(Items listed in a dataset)

▬▬▬▬▬▬▬▬▬▬

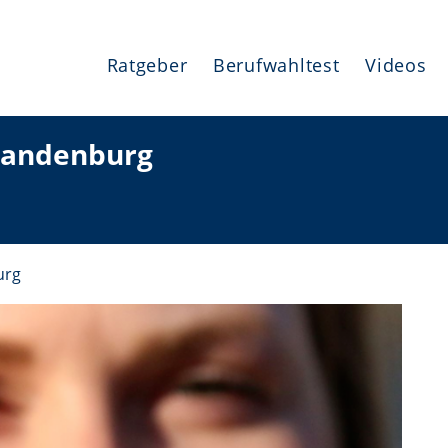
Ratgeber
Berufwahltest
Videos
randenburg
urg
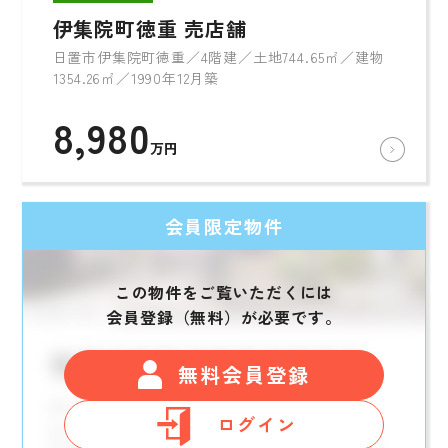
伊集院町徳重 売店舗
日置市伊集院町徳重／4階建／土地744.65㎡／建物
1354.26㎡／1990年12月築
8,980
万円
会員限定物件
この物件をご覧いただくには
会員登録（無料）が必要です。
無料会員登録
ログイン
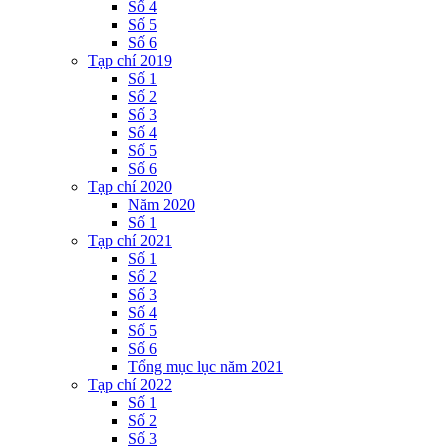
Số 4
Số 5
Số 6
Tạp chí 2019
Số 1
Số 2
Số 3
Số 4
Số 5
Số 6
Tạp chí 2020
Năm 2020
Số 1
Tạp chí 2021
Số 1
Số 2
Số 3
Số 4
Số 5
Số 6
Tổng mục lục năm 2021
Tạp chí 2022
Số 1
Số 2
Số 3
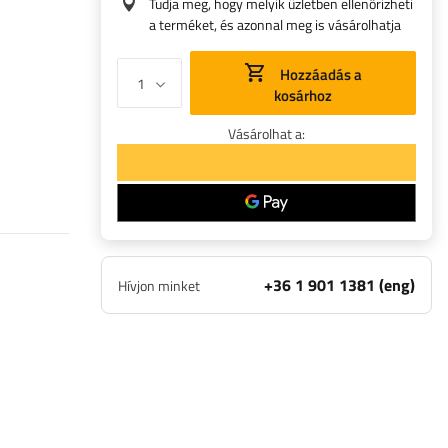
Tudja meg, hogy melyik üzletben ellenőrizheti
a terméket, és azonnal meg is vásárolhatja
Hozzáadás a
kosárhoz
Vásárolhat a:
+36 1 901 1381 (eng)
Hívjon minket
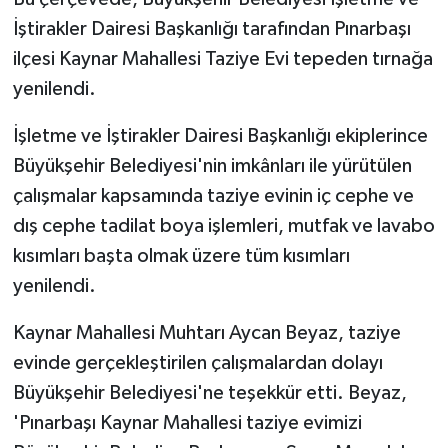
İştirakler Dairesi Başkanlığı tarafından Pınarbaşı
ilçesi Kaynar Mahallesi Taziye Evi tepeden tırnağa
yenilendi.
İşletme ve İştirakler Dairesi Başkanlığı ekiplerince
Büyükşehir Belediyesi'nin imkânları ile yürütülen
çalışmalar kapsamında taziye evinin iç cephe ve
dış cephe tadilat boya işlemleri, mutfak ve lavabo
kısımları başta olmak üzere tüm kısımları
yenilendi.
Kaynar Mahallesi Muhtarı Aycan Beyaz, taziye
evinde gerçekleştirilen çalışmalardan dolayı
Büyükşehir Belediyesi'ne teşekkür etti. Beyaz,
'Pınarbaşı Kaynar Mahallesi taziye evimizi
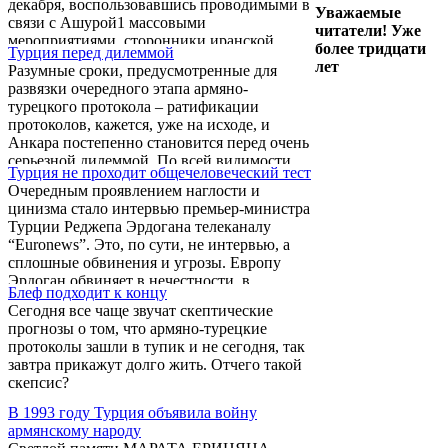
декабря, воспользовавшись проводимыми в
Уважаемые
связи с Ашурой1 массовыми
читатели! Уже
мероприятиями, сторонники иранской
более тридцати
Турция перед дилеммой
оппозиции вышли на улицы. Еще больший
лет
Разумные сроки, предусмотренные для
импульс действиям оппозиционеров
развязки очередного этапа армяно-
придала 20 декабря смерть и церемония
турецкого протокола – ратификации
похорон аятоллы Монтазери, вставшего в
протоколов, кажется, уже на исходе, и
оппозицию к нынешним духовным властям.
Анкара постепенно становится перед очень
серьезной дилеммой. По всей видимости,
Турция не проходит общечеловеческий тест
именно от выбора Анкары будет зависеть
Очередным проявлением наглости и
вся конфигурация Большого Ближнего
цинизма стало интервью премьер-министра
Востока в среднесрочной перспективе.
Турции Реджепа Эрдогана телеканалу
Карабах – не фактор, и не инструмент Во-
“Euronews”. Это, по сути, не интервью, а
первых, о роли карабахской проблемы в
сплошные обвинения и угрозы. Европу
процессе нормализации армяно-турецких
Эрдоган обвиняет в нечестности, в
отношений и спекуляции ею. То, что в
Блеф подходит к концу
проявлении двойных стандартов по
широком контексте ...
Сегодня все чаще звучат скептические
отношению к Турции, в исламофобии, в
прогнозы о том, что армяно-турецкие
создании тупиковой ситуации на Кипре, в
протоколы зашли в тупик и не сегодня, так
нежелании ЕС признать государственность
завтра прикажут долго жить. Отчего такой
оккупированной Турцией северной части
скепсис?
этого острова. “Евросоюз не должен...
Европа еще пожалеет... Израиль в будущем
В 1993 году Турция объявила войну
еще задумается ...
армянскому народу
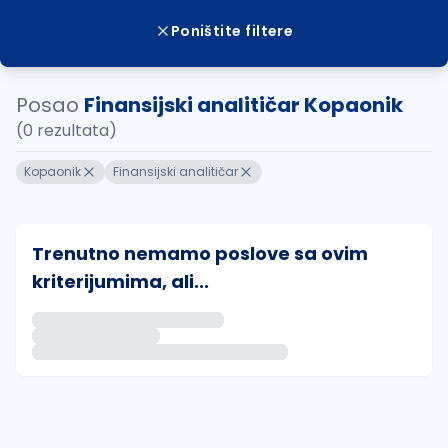
Poništite filtere
Posao
Finansijski analitičar Kopaonik
(0 rezultata)
Kopaonik
Finansijski analitičar
Trenutno nemamo poslove sa ovim
kriterijumima, ali...
Ako sačuvate ovu pretragu, obavestićemo vas putem 
uvajte pretragu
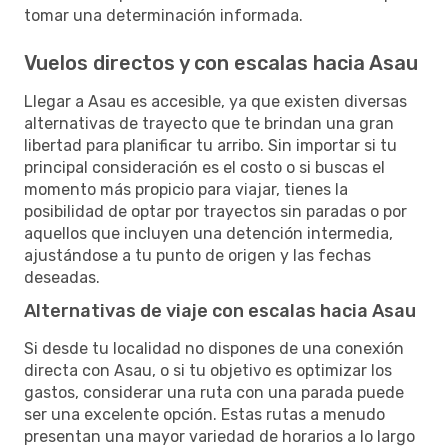
tomar una determinación informada.
Vuelos directos y con escalas hacia Asau
Llegar a Asau es accesible, ya que existen diversas
alternativas de trayecto que te brindan una gran
libertad para planificar tu arribo. Sin importar si tu
principal consideración es el costo o si buscas el
momento más propicio para viajar, tienes la
posibilidad de optar por trayectos sin paradas o por
aquellos que incluyen una detención intermedia,
ajustándose a tu punto de origen y las fechas
deseadas.
Alternativas de viaje con escalas hacia Asau
Si desde tu localidad no dispones de una conexión
directa con Asau, o si tu objetivo es optimizar los
gastos, considerar una ruta con una parada puede
ser una excelente opción. Estas rutas a menudo
presentan una mayor variedad de horarios a lo largo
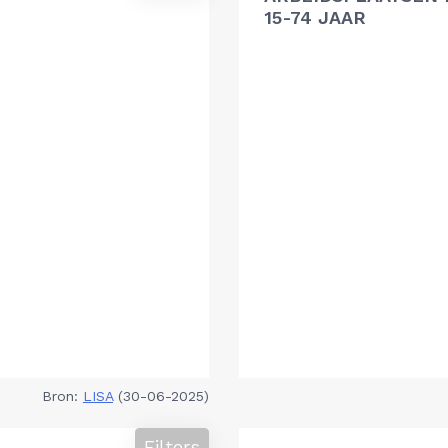
15-74 JAAR
Bron:
LISA
(30-06-2025)
Filters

▬▬▬▬▬▬▬▬▬▬

**Problem:**
Starting from the line with "Kaynar Mahallesi Muhtarı Aycan Beyaz, taziye" in the records above, repeat each line exactly until you have written the line with "Llegar a Asau", then stop; drop the pictures.

**Task answer:**
Kaynar Mahallesi Muhtarı Aycan Beyaz, taziye
evinde gerçekleştirilen çalışmalardan dolayı
Büyükşehir Belediyesi'ne teşekkür etti. Beyaz,
'Pınarbaşı Kaynar Mahallesi taziye evimizi
декабря, воспользовавшись проводимыми в
Уважаемые
связи с Ашурой1 массовыми
читатели! Уже
мероприятиями, сторонники иранской
более тридцати
Турция перед дилеммой
оппозиции вышли на улицы. Еще больший
лет
Разумные сроки, предусмотренные для
импульс действиям оппозиционеров
развязки очередного этапа армяно-
придала 20 декабря смерть и церемония
турецкого протокола – ратификации
похорон аятоллы Монтазери, вставшего в
протоколов, кажется, уже на исходе, и
оппозицию к нынешним духовным властям.
Анкара постепенно становится перед очень
серьезной дилеммой. По всей видимости,
Турция не проходит общечеловеческий тест
именно от выбора Анкары будет зависеть
Очередным проявлением наглости и
вся конфигурация Большого Ближнего
цинизма стало интервью премьер-министра
Востока в среднесрочной перспективе.
Турции Реджепа Эрдогана телеканалу
Карабах – не фактор, и не инструмент Во-
“Euronews”. Это, по сути, не интервью, а
первых, о роли карабахской проблемы в
сплошные обвинения и угрозы. Европу
процессе нормализации армяно-турецких
Эрдоган обвиняет в нечестности, в
отношений и спекуляции ею. То, что в
Блеф подходит к концу
проявлении двойных стандартов по
широком контексте ...
Сегодня все чаще звучат скептические
отношению к Турции, в исламофобии, в
прогнозы о том, что армяно-турецкие
создании тупиковой ситуации на Кипре, в
протоколы зашли в тупик и не сегодня, так
нежелании ЕС признать государственность
завтра прикажут долго жить. Отчего такой
оккупированной Турцией северной части
скепсис?
этого острова. “Евросоюз не должен...
Европа еще пожалеет... Израиль в будущем
В 1993 году Турция объявила войну
еще задумается ...
армянскому народу
Poništite filtere
Posao
Finansijski analitičar Kopaonik
(0 rezultata)
Kopaonik
Finansijski analitičar
Trenutno nemamo poslove sa ovim
kriterijumima, ali...
Ako sačuvate ovu pretragu, obavestićemo vas putem 
uvajte pretragu
tomar una determinación informada.
Vuelos directos y con escalas hacia Asau
Llegar a Asau es accesible, ya que existen diversas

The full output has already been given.